What is the Finalizer Thread?
The finalizer thread is a specialized thread that the Common Language Runtime (CLR) creates in every process that is running .NET code. It is responsible to run the Finalize method (for the sake of simplicity, at this point, think of the finalize method as
some kind of a destructor) for objects that implement it.
Who needs finalization?
Objects that needs finalization are usually objects that access unmanaged resources such as files, unmanaged memory and so on. Finalization is used to make sure these resources are closed or discarded to avoid actual memory leaks.
How does finalization works?
(NOTE: please email me if I’ve got something wrong or in accurate at this stage)
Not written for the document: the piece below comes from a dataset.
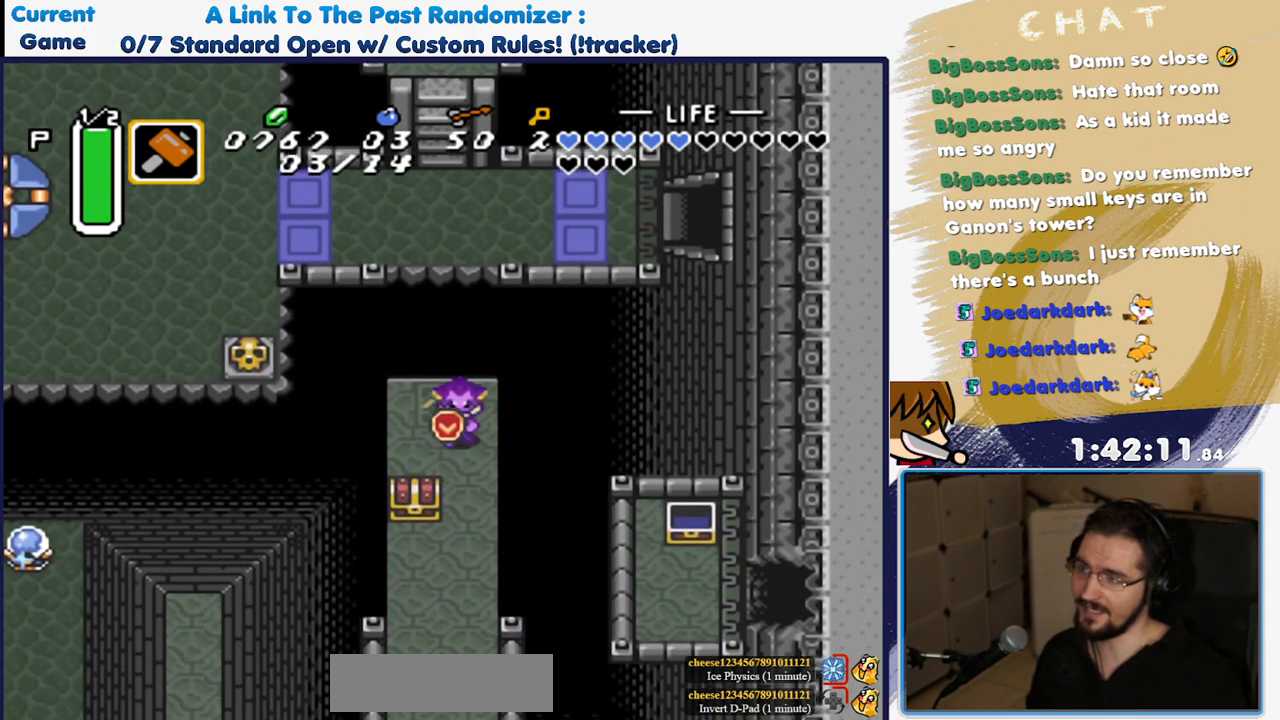
{"dt_ms": 500, "buttons": [], "events": [[17, "DPAD_LEFT", "down"], [183, "DPAD_LEFT", "up"]]}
Objects that implement the finalize method, upon their creation, are being placed in a finalization queue. When no one references these objects (determined when the GC runs) they are moved to a special
queue called FReachable queue (which means Finalization Reachable queue) which the finalizer thread iterates on and calls the finalize method of each of the objects there.
After the finalize method of an object is called it is read to be collected by the GC.
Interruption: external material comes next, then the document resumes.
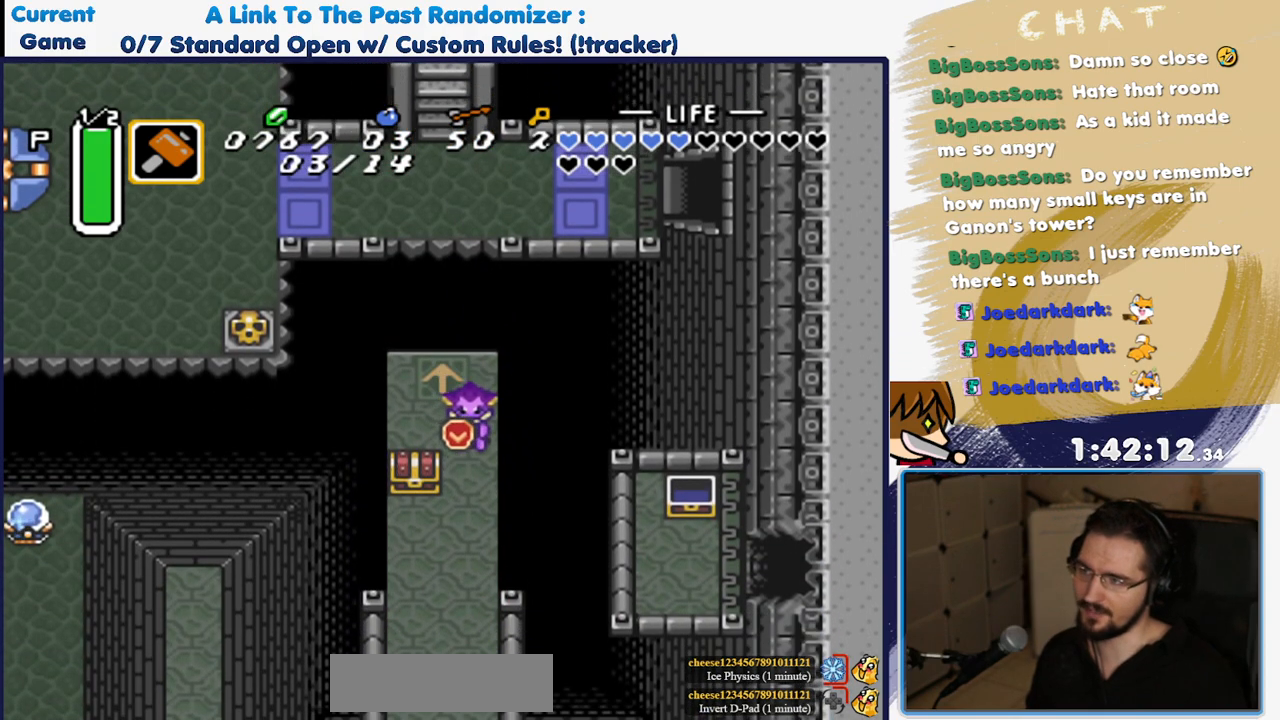
{"dt_ms": 500, "buttons": [], "events": []}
So how can the finalizer thread get blocked?
Finalizer thread block occurs when the finalizer thread calls to a finalize method of a certain object.
The implementation of that finalize method is dependat on a resource (its a general term for the sake of the general definition) that is blocked.
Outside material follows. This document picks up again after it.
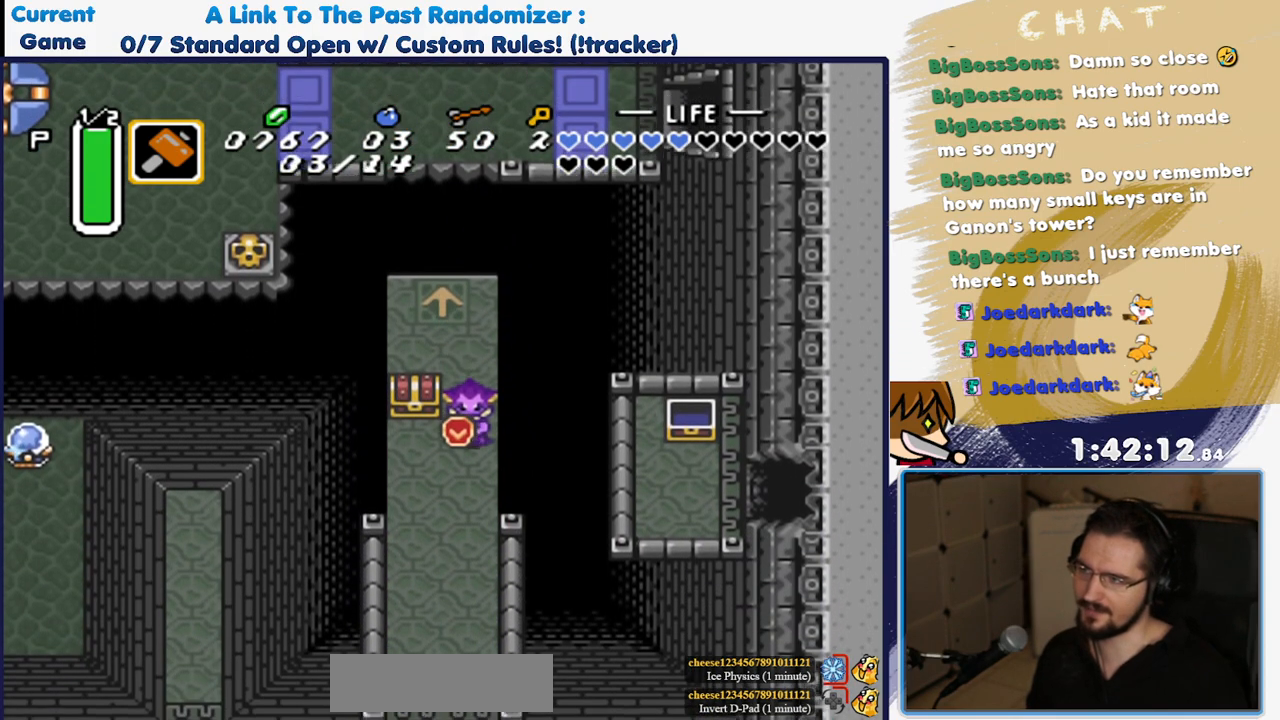
{"dt_ms": 500, "buttons": ["DPAD_RIGHT"], "events": [[167, "DPAD_RIGHT", "down"], [317, "DPAD_RIGHT", "up"], [350, "DPAD_RIGHT", "down"]]}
If that resource will not be freed and available for our finalize method, the finalizer thread will be blocked and none of the objects that are in the FReachable queue will get GCed.
For example:
- The implementation of the Finalize method contains code that requires a certain lock of a synchronization object (Critical Section, Mutex, Semaphore, etc) and that synchronization object is already blocked and is not getting freed (see previous post on Identifying Deadlocks in Managed Code for help on resolving this issue).
- The object that is being finalized is an Single Threaded Apratment (STA) COM object. Since STA COM objects have thread affinity, in order to call the destructor of that COM object we have to switch to the STA thread that created that object. If, for some reason, that thread is blocked, the finalizer thread will also get blocked due to that.
Symptoms of a blocked Finalizer thread
- Memory is increasing
- Possbile deadlock in the system (depends on a lot of factors, but it can happen)
How can we tell our Finalizer thread is blocked?
The technique for finding if the finalizer thread is blocked is quite easy and involves a few easy steps.
First of all, we need to take a series of dumps at fixed intervals (i.e. 5min apart). When we have the dumps we need to run the following set of commands from the SOS extension on all dumps and compare results (to find out how to load the SOS extension and set the symbols path look at this previous post):
- !FinalizeQueue – This dumps the finalization queue (not the FReachable queue). If you’ll see that the total number
of object is increasing from dump to dump, we can start to suspect that our finalizer thread is blocked.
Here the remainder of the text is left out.